I assume buffers from other transactions will be waiting to write into the log buffers which is possible only after the commit is successful. If these buffers get into the log buffers before the rollback, then an incomplete log buffer will be flushed.
Does the cost of hosting on AWS increase because of this application design?
Completely agree with you, and I go a little into this at the end of the article. IBM’s argument is this should have no impact, 724k rollback statements that do nothing is still nothing. My response to that is … “Eh, I call bullcrap. There is something going on at a very minimum that consumes resources and you haven’t quantified that for me”. A bad example would be an exercise bike with a flywheel controlled by a belt with varying tension. There is a difference with a belt tension set to very low (0 or 1) and not having a belt attached at all. I keep thinking back to an old presentation Scott Hayes did for DBI at IDUG many years ago. IBM was touting the heck out of the Optim Tooling. Scott started a session and pointed his Brother-Panther software at the Optim database and used it as an example of how to find inefficiency. That sticks with me till this day. IBM is much better about it, but even IBM can get lazy on tuning it’s own stuff sometimes.

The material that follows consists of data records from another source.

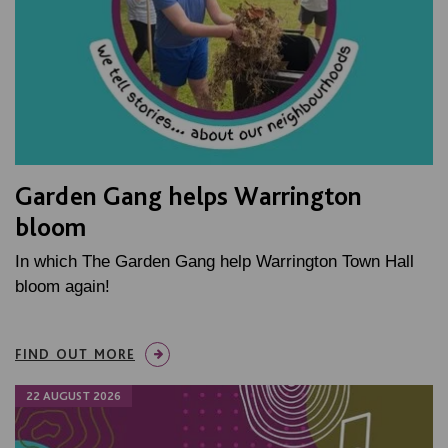
Garden Gang helps Warrington
bloom
In which The Garden Gang help Warrington Town Hall
bloom again!
FIND OUT MORE
22 AUGUST 2026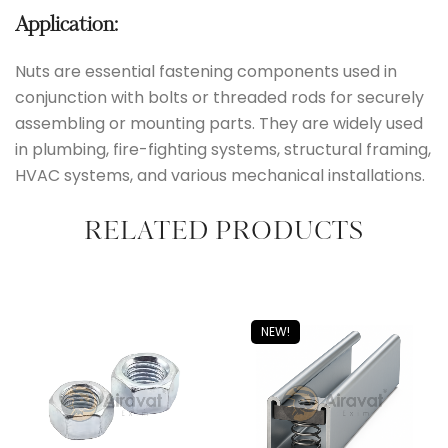
Application:
Nuts are essential fastening components used in
conjunction with bolts or threaded rods for securely
assembling or mounting parts. They are widely used
in plumbing, fire-fighting systems, structural framing,
HVAC systems, and various mechanical installations.
RELATED PRODUCTS
NEW!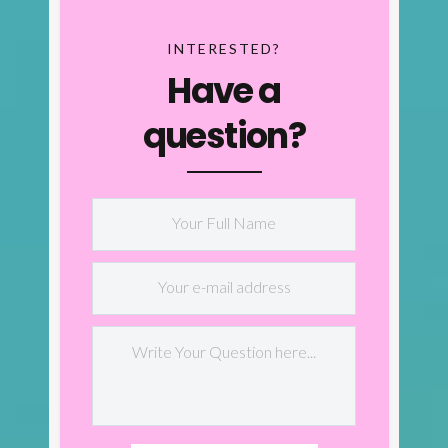
INTERESTED?
Have a
question?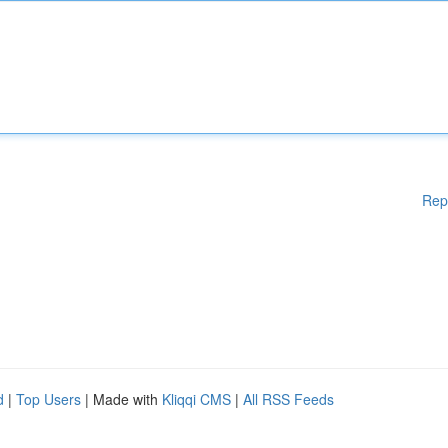
Rep
d
|
Top Users
| Made with
Kliqqi CMS
|
All RSS Feeds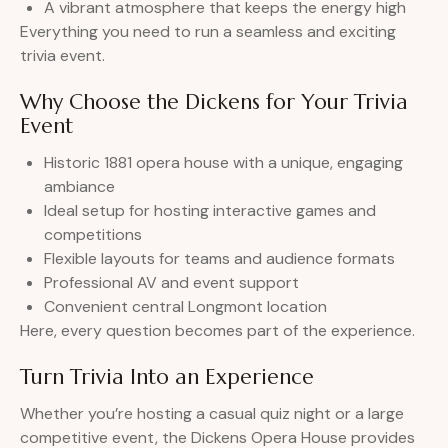
A vibrant atmosphere that keeps the energy high
Everything you need to run a seamless and exciting
trivia event.
Why Choose the Dickens for Your Trivia
Event
Historic 1881 opera house with a unique, engaging
ambiance
Ideal setup for hosting interactive games and
competitions
Flexible layouts for teams and audience formats
Professional AV and event support
Convenient central Longmont location
Here, every question becomes part of the experience.
Turn Trivia Into an Experience
Whether you’re hosting a casual quiz night or a large
competitive event, the Dickens Opera House provides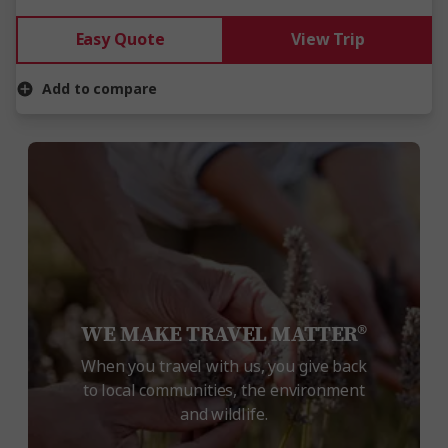
Easy Quote
View Trip
Add to compare
WE MAKE TRAVEL MATTER®
When you travel with us, you give back
to local communities, the environment
and wildlife.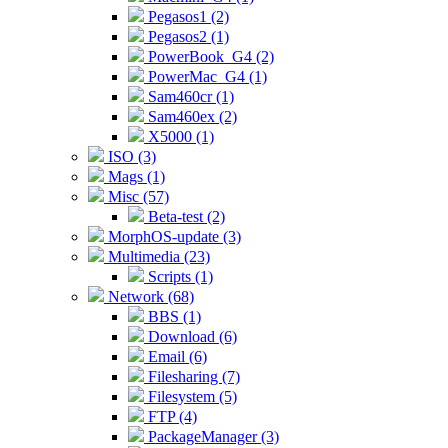
Pegasos1 (2)
Pegasos2 (1)
PowerBook_G4 (2)
PowerMac_G4 (1)
Sam460cr (1)
Sam460ex (2)
X5000 (1)
ISO (3)
Mags (1)
Misc (57)
Beta-test (2)
MorphOS-update (3)
Multimedia (23)
Scripts (1)
Network (68)
BBS (1)
Download (6)
Email (6)
Filesharing (7)
Filesystem (5)
FTP (4)
PackageManager (3)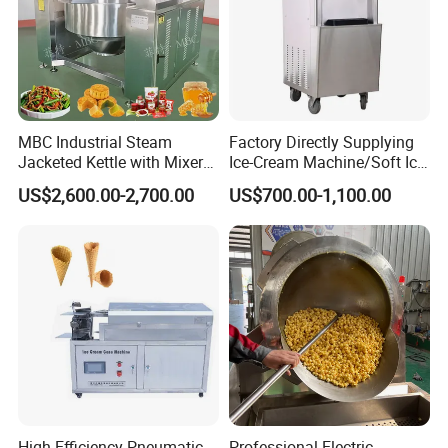
MBC Industrial Steam
Factory Directly Supplying
Certifications
Jacketed Kettle with Mixer
Ice-Cream Machine/Soft Ice
for Sauce Jam Candy Curry
Cream Machine
US$2,600.00-2,700.00
US$700.00-1,100.00
Paste Cooking
We can provide the electronic edition certificates for
new material foil snack weighing automatic food packing
if asked, or you can see the original
machine
documents in our factory. We can ensure the truth of
our certificates.
High Efficiency Pneumatic
Professional Electric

As for the cost of AWS hosting impact .. Again, can’t quantify that in my case as I have no idea if I am paying more for a beefier host to compensate for the inefficiency. I can’t give away specifics but lets say my Sterling OMS Database is less than 500G and runs fairly well. If I told you this DB could increase 1x, 2x, or even 3x you would be relatively confident that even with an unknown quantity of inefficiency you could compensate. But what if I told you that size and activity could exponentially get bigger – 20x, 50x, 100x. At point do you wonder about the impact of that inefficiency and cost on the hosting infrastructure.
In the end, there really could be no impact, but my spidey sense is tingling and it makes me a little nervous.